ACTIVITY: How do the lines below between the ones holding "23: (277, 174, 13.62)" and "35: (348, 259, 7.14)", inclusive, read? Give them again exactly, with no other lines.

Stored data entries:
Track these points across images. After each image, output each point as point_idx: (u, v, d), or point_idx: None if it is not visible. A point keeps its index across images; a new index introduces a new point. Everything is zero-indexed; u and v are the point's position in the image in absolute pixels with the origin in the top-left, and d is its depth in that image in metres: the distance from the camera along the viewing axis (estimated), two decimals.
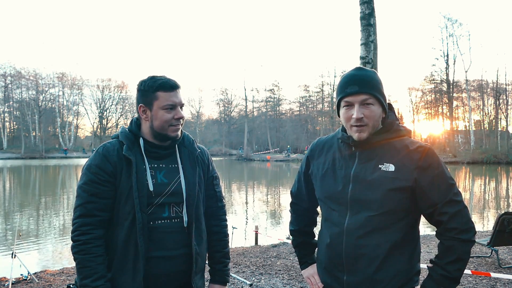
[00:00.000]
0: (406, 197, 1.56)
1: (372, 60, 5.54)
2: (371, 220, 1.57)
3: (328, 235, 1.69)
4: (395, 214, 1.58)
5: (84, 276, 1.64)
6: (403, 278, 1.60)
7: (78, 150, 64.27)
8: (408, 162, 1.56)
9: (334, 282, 1.69)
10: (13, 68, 66.13)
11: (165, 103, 1.74)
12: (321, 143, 1.80)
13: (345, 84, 1.61)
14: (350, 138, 1.63)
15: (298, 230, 1.95)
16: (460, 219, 1.55)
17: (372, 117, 1.57)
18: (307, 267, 1.95)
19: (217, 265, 1.97)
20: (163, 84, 1.74)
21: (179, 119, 1.77)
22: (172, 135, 1.78)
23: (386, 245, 1.57)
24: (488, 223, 11.18)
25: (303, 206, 1.91)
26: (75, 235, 1.68)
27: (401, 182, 1.55)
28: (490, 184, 24.37)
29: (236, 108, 78.26)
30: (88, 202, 1.69)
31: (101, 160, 1.72)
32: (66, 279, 5.24)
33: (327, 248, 1.70)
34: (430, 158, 1.56)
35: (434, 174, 1.55)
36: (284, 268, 5.56)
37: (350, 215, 1.61)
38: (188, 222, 1.79)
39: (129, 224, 1.69)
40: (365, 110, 1.57)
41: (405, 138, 1.65)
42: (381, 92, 1.61)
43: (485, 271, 5.38)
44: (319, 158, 1.76)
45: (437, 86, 55.04)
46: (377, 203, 1.56)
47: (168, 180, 1.78)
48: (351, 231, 1.60)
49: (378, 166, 1.58)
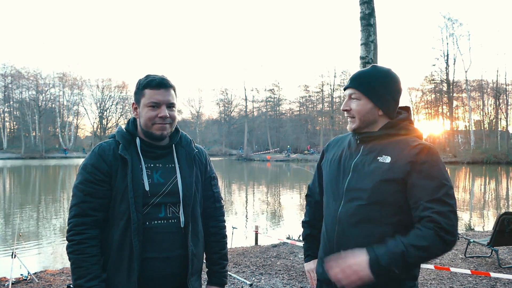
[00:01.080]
0: (398, 190, 1.56)
1: (372, 60, 5.54)
2: (361, 209, 1.59)
3: (324, 224, 1.75)
4: (387, 207, 1.57)
5: (78, 276, 1.63)
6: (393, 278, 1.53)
7: (78, 150, 64.20)
8: (404, 155, 1.57)
9: (325, 272, 1.68)
10: (13, 68, 66.19)
11: (148, 100, 1.72)
12: (337, 138, 1.91)
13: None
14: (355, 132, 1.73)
15: (308, 222, 2.00)
16: (446, 219, 1.48)
17: (357, 111, 1.67)
18: (309, 261, 1.97)
19: (214, 266, 1.95)
20: (150, 82, 1.73)
21: (163, 118, 1.73)
22: (157, 134, 1.75)
23: (376, 238, 1.55)
24: (488, 223, 11.18)
25: (316, 198, 1.96)
26: (70, 235, 1.67)
27: (393, 173, 1.56)
28: (490, 184, 24.37)
29: (236, 108, 78.32)
30: (83, 201, 1.68)
31: (97, 160, 1.71)
32: (66, 279, 5.24)
33: (323, 236, 1.76)
34: (428, 155, 1.55)
35: (428, 171, 1.53)
36: (284, 268, 5.56)
37: (344, 203, 1.65)
38: (185, 222, 1.77)
39: (124, 224, 1.68)
40: (351, 103, 1.70)
41: (411, 136, 1.66)
42: (373, 89, 1.66)
43: (485, 271, 5.38)
44: (332, 150, 1.85)
45: (437, 86, 55.04)
46: (368, 192, 1.58)
47: (164, 180, 1.76)
48: (343, 219, 1.63)
49: (377, 158, 1.62)
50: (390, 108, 1.68)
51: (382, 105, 1.66)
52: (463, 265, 5.77)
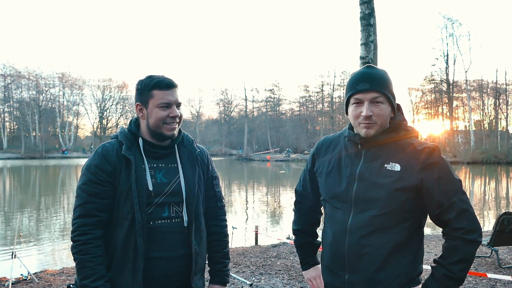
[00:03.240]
0: (411, 197, 1.55)
1: (372, 60, 5.54)
2: (374, 219, 1.56)
3: (331, 233, 1.68)
4: (400, 215, 1.56)
5: (84, 277, 1.64)
6: (405, 279, 1.59)
7: (78, 150, 64.22)
8: (414, 162, 1.55)
9: (335, 281, 1.68)
10: (13, 68, 66.15)
11: (160, 101, 1.74)
12: (327, 141, 1.79)
13: (355, 81, 1.60)
14: (357, 136, 1.62)
15: (301, 230, 1.94)
16: (466, 219, 1.53)
17: (381, 115, 1.57)
18: (309, 269, 1.94)
19: (217, 265, 1.97)
20: (158, 83, 1.75)
21: (174, 117, 1.77)
22: (168, 134, 1.78)
23: (389, 246, 1.56)
24: (488, 223, 11.18)
25: (308, 204, 1.90)
26: (75, 235, 1.68)
27: (406, 182, 1.54)
28: (490, 184, 24.36)
29: (236, 108, 78.34)
30: (87, 202, 1.69)
31: (100, 160, 1.72)
32: (66, 279, 5.24)
33: (330, 246, 1.69)
34: (435, 157, 1.55)
35: (440, 174, 1.54)
36: (284, 268, 5.56)
37: (354, 214, 1.60)
38: (188, 221, 1.79)
39: (129, 224, 1.69)
40: (374, 108, 1.57)
41: (412, 138, 1.64)
42: (391, 92, 1.61)
43: (485, 271, 5.38)
44: (325, 156, 1.75)
45: (437, 86, 55.04)
46: (382, 202, 1.55)
47: (167, 179, 1.78)
48: (354, 230, 1.59)
49: (384, 165, 1.58)
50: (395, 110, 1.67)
51: (394, 108, 1.64)
52: None
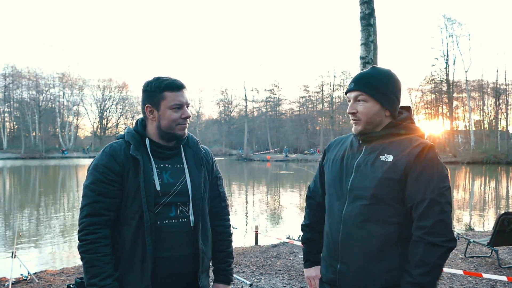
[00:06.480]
0: (399, 189, 1.58)
1: (372, 60, 5.54)
2: (366, 208, 1.60)
3: (328, 224, 1.75)
4: (390, 206, 1.59)
5: (92, 275, 1.65)
6: (396, 275, 1.58)
7: (78, 150, 64.19)
8: (405, 154, 1.59)
9: (328, 272, 1.72)
10: (13, 68, 66.15)
11: (172, 102, 1.77)
12: (339, 139, 1.91)
13: (350, 82, 1.75)
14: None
15: (308, 225, 1.98)
16: (432, 219, 1.51)
17: (364, 113, 1.66)
18: (310, 267, 1.96)
19: (221, 264, 1.99)
20: (169, 85, 1.77)
21: (186, 118, 1.80)
22: (180, 133, 1.81)
23: (380, 238, 1.58)
24: (488, 223, 11.18)
25: (318, 200, 1.94)
26: (82, 235, 1.68)
27: (394, 172, 1.58)
28: (490, 184, 24.37)
29: (236, 108, 78.26)
30: (95, 201, 1.70)
31: (109, 160, 1.74)
32: (66, 279, 5.24)
33: (326, 236, 1.76)
34: (425, 153, 1.57)
35: (423, 169, 1.56)
36: (284, 268, 5.57)
37: (348, 203, 1.66)
38: (195, 221, 1.81)
39: (137, 224, 1.70)
40: (358, 106, 1.68)
41: (413, 136, 1.67)
42: (379, 90, 1.66)
43: (485, 271, 5.39)
44: (334, 150, 1.85)
45: (437, 86, 55.00)
46: (370, 191, 1.60)
47: (174, 180, 1.80)
48: (348, 219, 1.64)
49: (379, 156, 1.63)
50: (395, 108, 1.71)
51: (389, 105, 1.68)
52: (463, 265, 5.77)
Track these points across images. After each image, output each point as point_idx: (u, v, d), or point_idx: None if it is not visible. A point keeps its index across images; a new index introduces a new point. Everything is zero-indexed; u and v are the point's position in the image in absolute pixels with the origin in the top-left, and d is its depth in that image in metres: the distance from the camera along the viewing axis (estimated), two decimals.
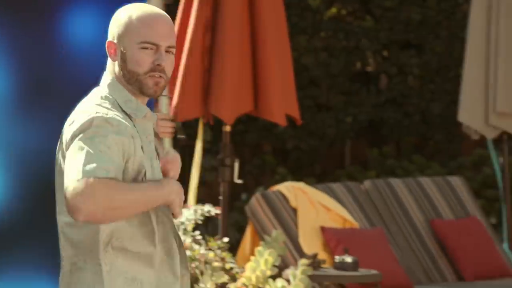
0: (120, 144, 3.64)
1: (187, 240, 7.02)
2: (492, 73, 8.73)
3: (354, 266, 7.14)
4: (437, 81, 14.53)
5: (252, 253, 7.16)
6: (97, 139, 3.61)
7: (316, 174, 14.23)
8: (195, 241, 7.05)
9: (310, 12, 14.27)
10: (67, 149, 3.68)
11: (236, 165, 7.74)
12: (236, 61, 7.38)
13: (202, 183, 12.72)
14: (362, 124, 14.58)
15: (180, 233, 7.07)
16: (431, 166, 14.03)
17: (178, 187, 3.77)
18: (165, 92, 5.73)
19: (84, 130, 3.64)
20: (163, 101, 7.27)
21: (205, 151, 12.99)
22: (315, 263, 7.19)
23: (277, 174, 13.62)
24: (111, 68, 3.82)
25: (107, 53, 3.80)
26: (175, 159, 3.97)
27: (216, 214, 7.34)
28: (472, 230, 8.31)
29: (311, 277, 6.97)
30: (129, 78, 3.75)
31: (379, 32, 14.43)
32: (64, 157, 3.71)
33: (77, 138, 3.62)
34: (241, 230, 9.39)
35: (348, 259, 7.14)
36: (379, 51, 14.79)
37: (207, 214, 7.26)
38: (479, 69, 8.78)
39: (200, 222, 7.22)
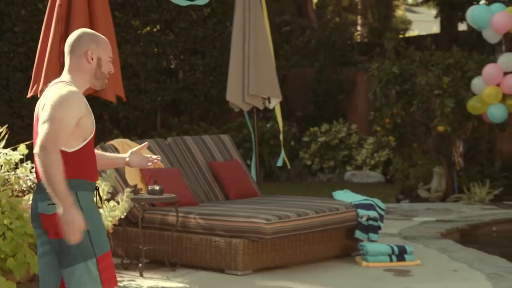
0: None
1: None
2: (246, 70, 8.80)
3: (161, 192, 7.10)
4: (214, 75, 14.64)
5: None
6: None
7: (138, 134, 14.17)
8: None
9: (132, 29, 14.14)
10: None
11: None
12: None
13: None
14: (168, 102, 14.61)
15: None
16: (211, 128, 14.11)
17: (75, 219, 3.63)
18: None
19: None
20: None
21: None
22: (135, 190, 7.13)
23: (113, 134, 13.52)
24: (75, 65, 3.93)
25: (86, 58, 3.91)
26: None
27: None
28: (235, 168, 8.38)
29: (133, 200, 6.91)
30: (99, 76, 3.95)
31: (178, 43, 14.44)
32: None
33: None
34: None
35: (157, 187, 7.10)
36: (178, 55, 14.77)
37: None
38: (238, 68, 8.84)
39: None
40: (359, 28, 22.90)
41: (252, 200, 7.92)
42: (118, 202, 6.74)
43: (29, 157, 7.29)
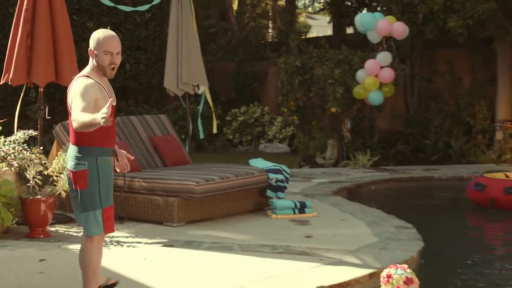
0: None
1: (18, 148, 6.67)
2: (179, 63, 8.71)
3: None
4: (155, 67, 14.47)
5: (56, 155, 6.89)
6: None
7: None
8: (24, 149, 6.71)
9: (87, 29, 13.76)
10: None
11: (47, 109, 7.38)
12: (45, 53, 7.01)
13: (30, 118, 12.17)
14: (117, 89, 14.19)
15: (15, 145, 6.72)
16: (152, 110, 13.96)
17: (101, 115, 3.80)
18: None
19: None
20: None
21: (32, 102, 12.39)
22: None
23: None
24: (90, 62, 4.22)
25: (91, 55, 4.20)
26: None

RESULT OF THIS EXERCISE:
23: (277, 174, 13.62)
24: (111, 68, 3.82)
25: (107, 53, 3.80)
26: (175, 159, 3.97)
27: (216, 214, 7.34)
28: (472, 230, 8.31)
29: (311, 277, 6.97)
30: (129, 78, 3.75)
31: (379, 32, 14.43)
32: (64, 157, 3.71)
33: (77, 138, 3.62)
34: (241, 230, 9.39)
35: (348, 259, 7.14)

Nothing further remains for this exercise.